◆ WHAT IS BEING ASKED
Look through the data below and output, unchanged, every line from the one holding "Figure 6. Key" through the one holding "Figure 1. Schematic", inclusive. Skip the pictures.
== SUPPLIED INFORMATION
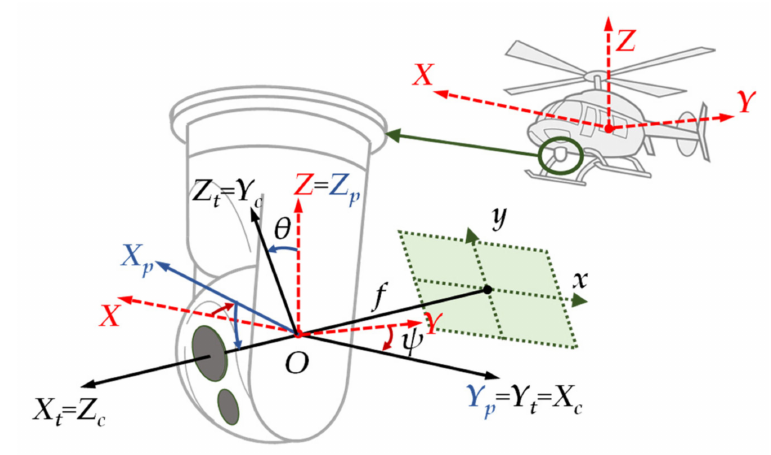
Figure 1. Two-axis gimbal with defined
====
== SUPPLIED INFORMATION
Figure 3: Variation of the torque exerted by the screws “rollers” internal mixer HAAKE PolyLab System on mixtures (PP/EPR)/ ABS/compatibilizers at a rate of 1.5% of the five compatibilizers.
====
== SUPPLIED INFORMATION
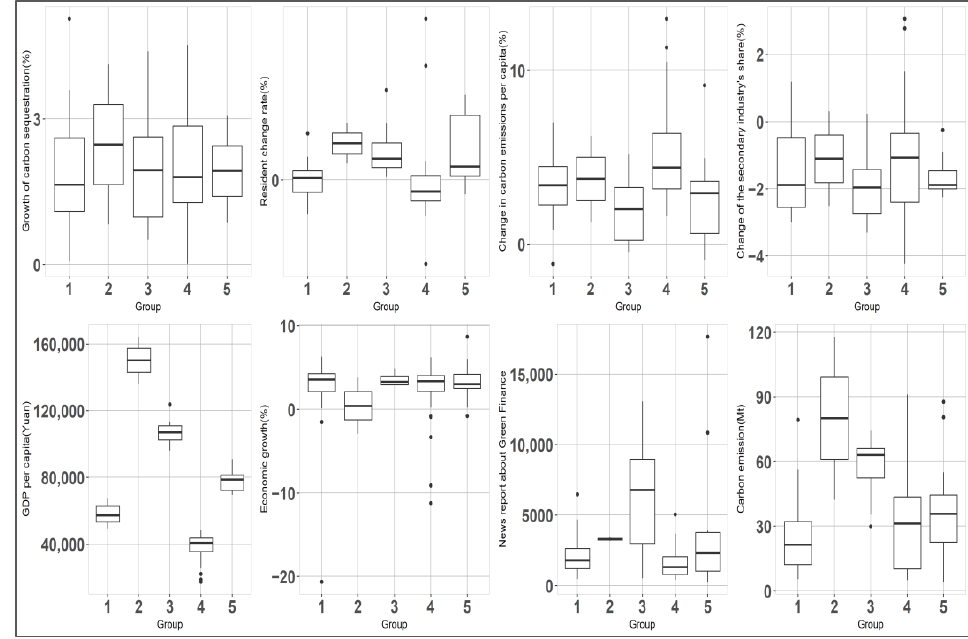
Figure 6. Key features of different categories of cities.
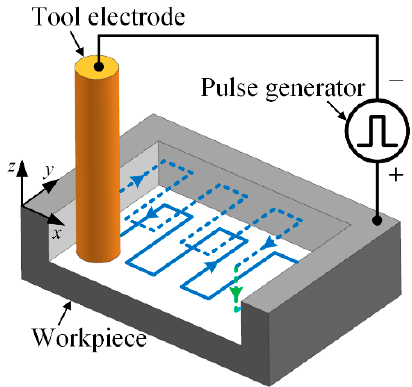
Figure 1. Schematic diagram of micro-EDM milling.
====
◆ ANSWER SPACE
Figure 6. Key features of different categories of cities.
Figure 1. Schematic diagram of micro-EDM milling.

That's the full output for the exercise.